## WHAT IS EXPECTED
All lines below starting at the one that holds "przypadku przetłuszczonych włosów" and ending at the one that holds "Mała wieś z wielką historią i" should be printed exactly, ends included. Pictures should not be printed, nor anything else.

## RECORDS PROVIDED
┌──

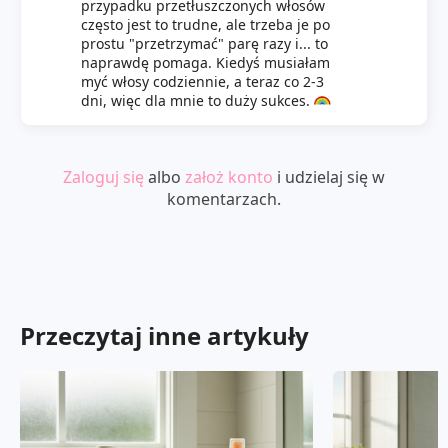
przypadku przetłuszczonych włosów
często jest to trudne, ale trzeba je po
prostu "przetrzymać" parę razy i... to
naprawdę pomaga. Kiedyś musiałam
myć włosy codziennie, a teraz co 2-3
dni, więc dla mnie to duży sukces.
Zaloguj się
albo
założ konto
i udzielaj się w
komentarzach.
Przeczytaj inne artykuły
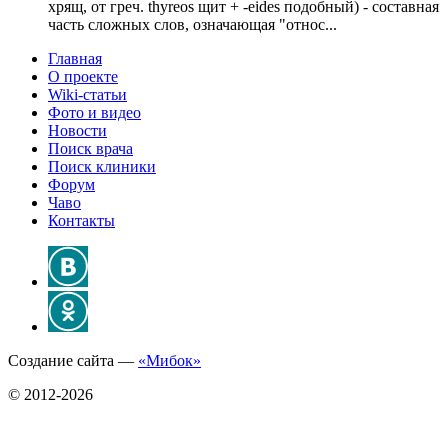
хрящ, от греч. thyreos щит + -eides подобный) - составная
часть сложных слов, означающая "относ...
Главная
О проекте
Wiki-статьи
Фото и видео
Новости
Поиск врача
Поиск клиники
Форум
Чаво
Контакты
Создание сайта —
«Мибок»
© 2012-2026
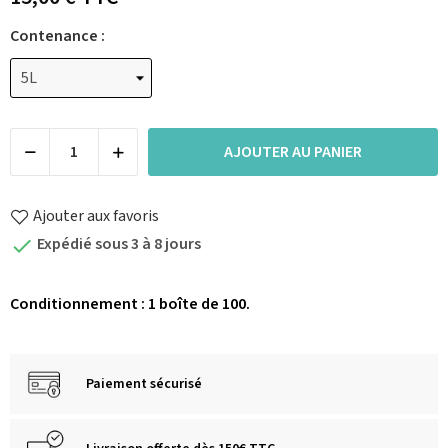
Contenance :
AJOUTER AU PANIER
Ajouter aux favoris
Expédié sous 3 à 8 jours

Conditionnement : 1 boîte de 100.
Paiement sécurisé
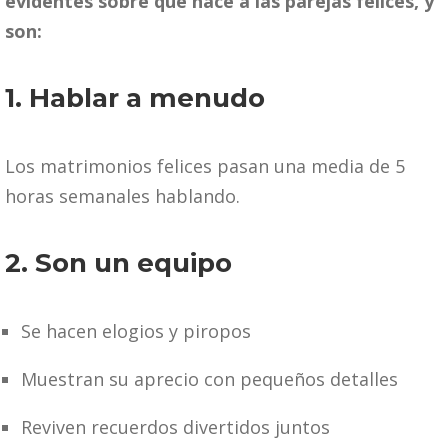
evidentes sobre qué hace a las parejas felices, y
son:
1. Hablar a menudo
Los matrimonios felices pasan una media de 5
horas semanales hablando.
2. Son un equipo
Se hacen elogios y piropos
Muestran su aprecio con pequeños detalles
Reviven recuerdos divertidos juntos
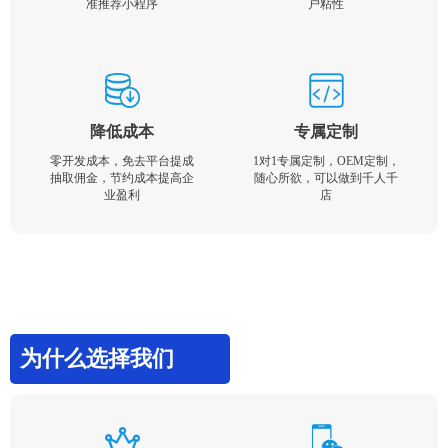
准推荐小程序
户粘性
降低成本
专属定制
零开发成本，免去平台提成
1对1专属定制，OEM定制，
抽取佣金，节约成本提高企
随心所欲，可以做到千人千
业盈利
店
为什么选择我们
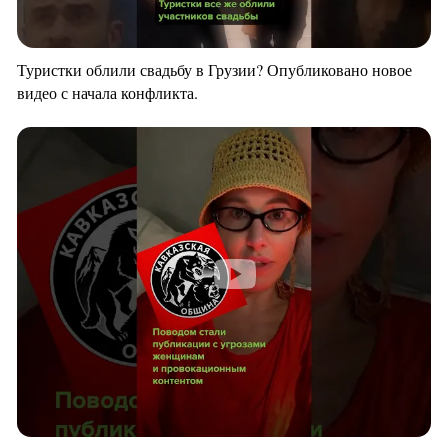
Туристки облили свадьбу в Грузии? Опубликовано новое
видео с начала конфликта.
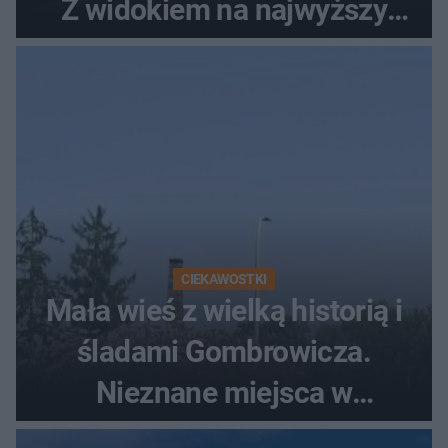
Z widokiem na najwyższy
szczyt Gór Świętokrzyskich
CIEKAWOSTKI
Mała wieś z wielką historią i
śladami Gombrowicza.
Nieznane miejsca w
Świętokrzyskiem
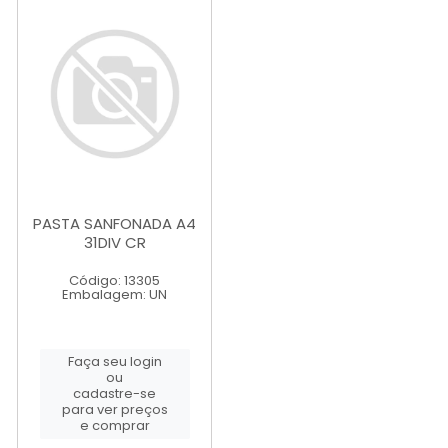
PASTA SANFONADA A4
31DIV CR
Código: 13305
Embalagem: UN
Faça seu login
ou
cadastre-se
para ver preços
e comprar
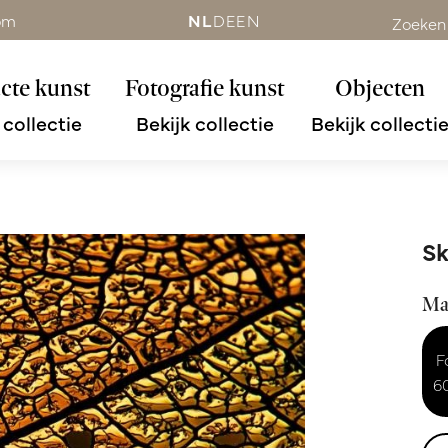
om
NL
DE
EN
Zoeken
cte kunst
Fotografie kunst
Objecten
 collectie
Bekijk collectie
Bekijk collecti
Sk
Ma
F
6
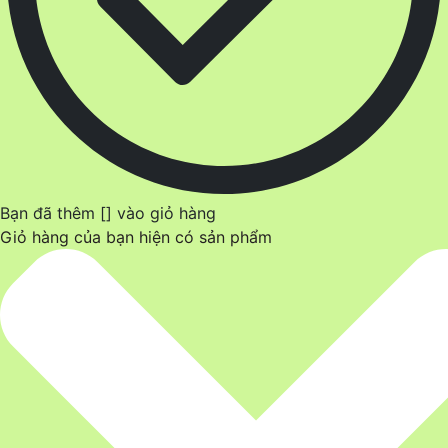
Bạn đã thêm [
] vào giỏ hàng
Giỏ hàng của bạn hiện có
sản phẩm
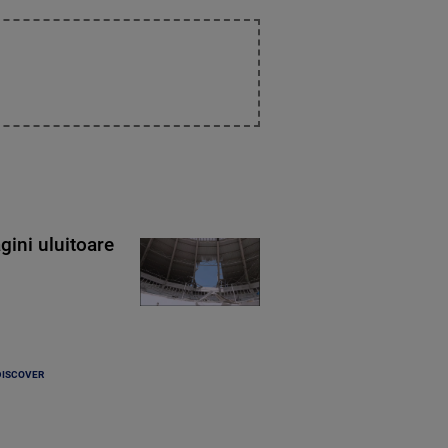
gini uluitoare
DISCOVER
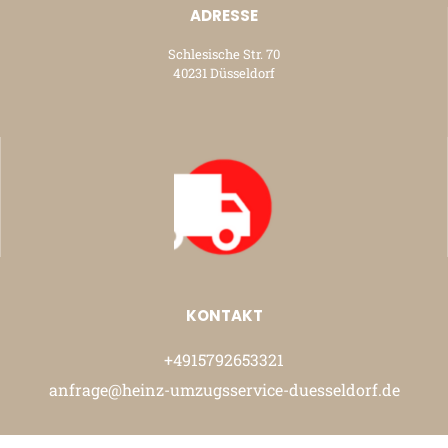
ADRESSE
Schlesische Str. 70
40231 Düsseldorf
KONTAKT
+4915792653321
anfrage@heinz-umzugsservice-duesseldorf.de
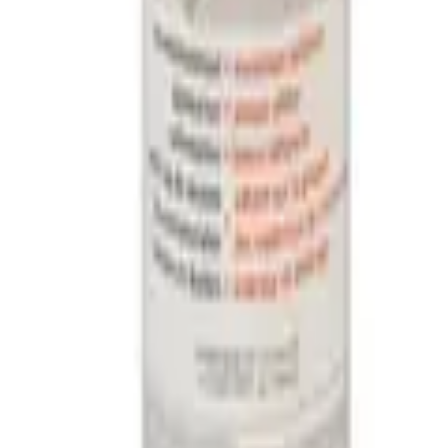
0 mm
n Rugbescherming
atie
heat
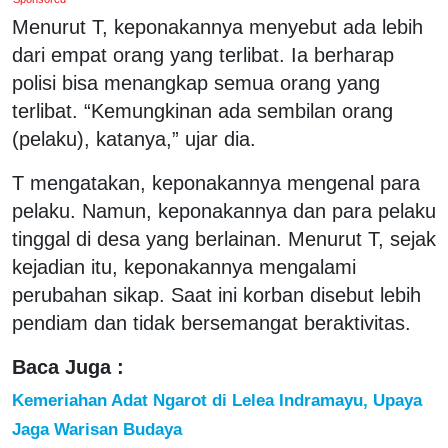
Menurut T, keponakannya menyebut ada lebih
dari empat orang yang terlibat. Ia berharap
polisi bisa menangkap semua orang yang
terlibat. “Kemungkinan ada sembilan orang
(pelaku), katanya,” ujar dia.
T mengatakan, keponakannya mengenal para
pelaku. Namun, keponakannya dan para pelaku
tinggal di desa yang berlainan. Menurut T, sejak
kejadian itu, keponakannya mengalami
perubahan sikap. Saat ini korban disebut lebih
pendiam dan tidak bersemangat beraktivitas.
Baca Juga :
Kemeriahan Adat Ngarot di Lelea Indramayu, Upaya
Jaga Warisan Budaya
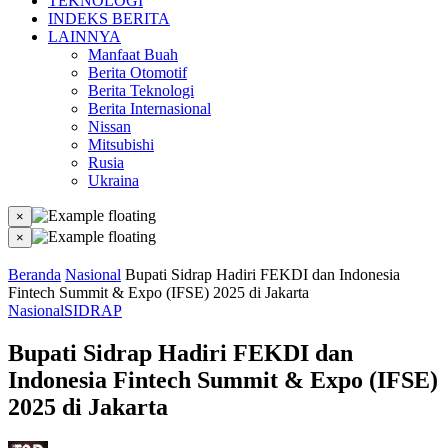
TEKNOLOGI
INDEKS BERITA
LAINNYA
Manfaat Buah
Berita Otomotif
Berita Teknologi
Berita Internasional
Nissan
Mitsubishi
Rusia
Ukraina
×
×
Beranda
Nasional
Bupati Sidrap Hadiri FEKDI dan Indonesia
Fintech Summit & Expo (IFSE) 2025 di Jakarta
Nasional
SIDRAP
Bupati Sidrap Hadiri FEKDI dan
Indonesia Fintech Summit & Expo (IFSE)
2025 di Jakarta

└──
┌──

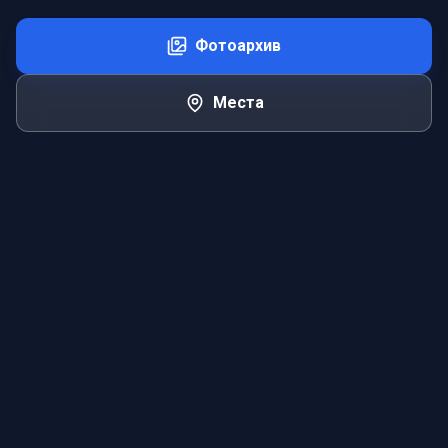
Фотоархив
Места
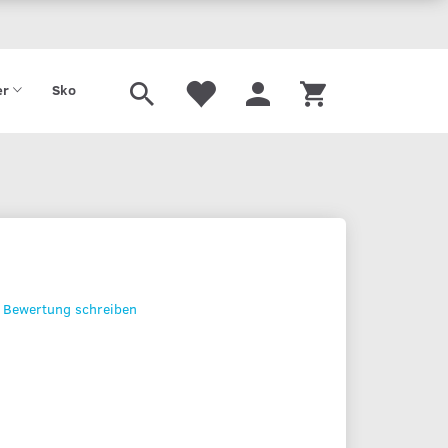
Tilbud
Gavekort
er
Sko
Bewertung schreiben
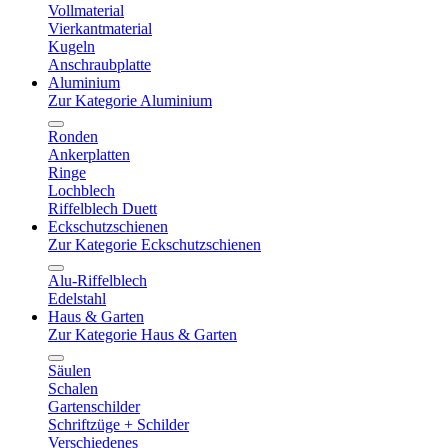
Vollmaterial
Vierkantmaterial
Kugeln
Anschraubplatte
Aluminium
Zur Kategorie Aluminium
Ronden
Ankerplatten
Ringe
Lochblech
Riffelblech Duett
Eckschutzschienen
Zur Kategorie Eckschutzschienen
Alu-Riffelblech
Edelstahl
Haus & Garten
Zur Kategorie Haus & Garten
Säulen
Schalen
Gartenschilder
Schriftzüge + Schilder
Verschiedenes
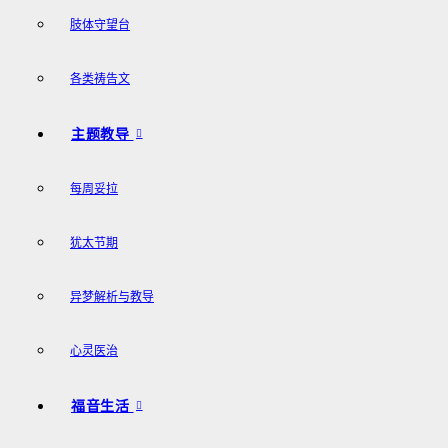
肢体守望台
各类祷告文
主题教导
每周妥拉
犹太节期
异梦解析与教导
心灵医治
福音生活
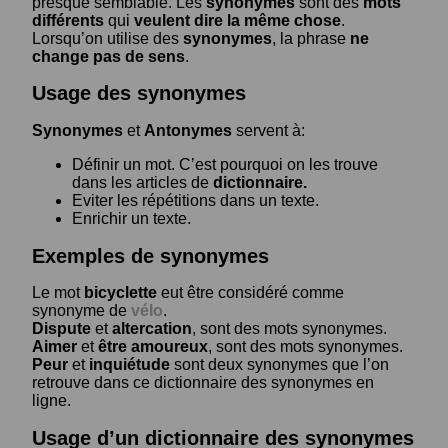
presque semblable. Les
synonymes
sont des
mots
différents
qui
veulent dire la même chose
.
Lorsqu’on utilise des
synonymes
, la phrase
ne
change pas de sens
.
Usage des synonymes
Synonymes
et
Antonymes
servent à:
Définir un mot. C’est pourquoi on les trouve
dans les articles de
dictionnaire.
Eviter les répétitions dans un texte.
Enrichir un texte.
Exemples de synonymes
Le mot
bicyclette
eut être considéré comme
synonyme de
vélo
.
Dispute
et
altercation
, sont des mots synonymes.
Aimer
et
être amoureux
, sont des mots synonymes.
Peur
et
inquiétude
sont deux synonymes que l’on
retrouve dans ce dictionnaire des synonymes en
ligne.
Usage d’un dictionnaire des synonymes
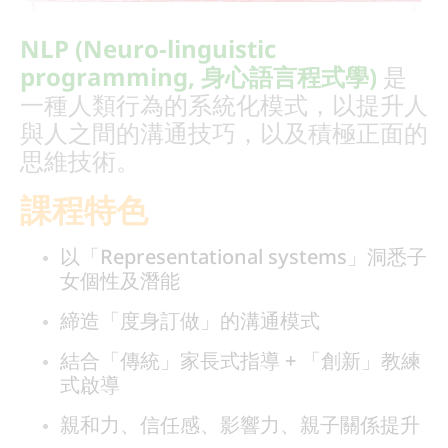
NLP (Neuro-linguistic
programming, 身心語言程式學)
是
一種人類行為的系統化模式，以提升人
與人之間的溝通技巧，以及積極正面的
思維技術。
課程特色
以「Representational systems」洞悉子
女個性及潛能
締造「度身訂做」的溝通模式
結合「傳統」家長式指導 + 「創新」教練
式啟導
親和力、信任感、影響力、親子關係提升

└──

## TASK SOLUTION
przypadku przetłuszczonych włosów
często jest to trudne, ale trzeba je po
prostu "przetrzymać" parę razy i... to
naprawdę pomaga. Kiedyś musiałam
myć włosy codziennie, a teraz co 2-3
dni, więc dla mnie to duży sukces.
Zaloguj się
albo
założ konto
i udzielaj się w
komentarzach.
Przeczytaj inne artykuły
хрящ, от греч. thyreos щит + -eides подобный) - составная
часть сложных слов, означающая "относ...
Главная
О проекте
Wiki-статьи
Фото и видео
Новости
Поиск врача
Поиск клиники
Форум
Чаво
Контакты
Создание сайта —
«Мибок»
© 2012-2026
Contenance :
AJOUTER AU PANIER
Ajouter aux favoris
Expédié sous 3 à 8 jours

Conditionnement : 1 boîte de 100.
Paiement sécurisé
evidentes sobre qué hace a las parejas felices, y
son:
1. Hablar a menudo
Los matrimonios felices pasan una media de 5
horas semanales hablando.
2. Son un equipo
Se hacen elogios y piropos
Muestran su aprecio con pequeños detalles
Reviven recuerdos divertidos juntos
准推荐小程序
户粘性
降低成本
专属定制
零开发成本，免去平台提成
1对1专属定制，OEM定制，
抽取佣金，节约成本提高企
随心所欲，可以做到千人千
业盈利
店
为什么选择我们
Туристки облили свадьбу в Грузии? Опубликовано новое
видео с начала конфликта.
Z widokiem na najwyższy
szczyt Gór Świętokrzyskich
CIEKAWOSTKI
Mała wieś z wielką historią i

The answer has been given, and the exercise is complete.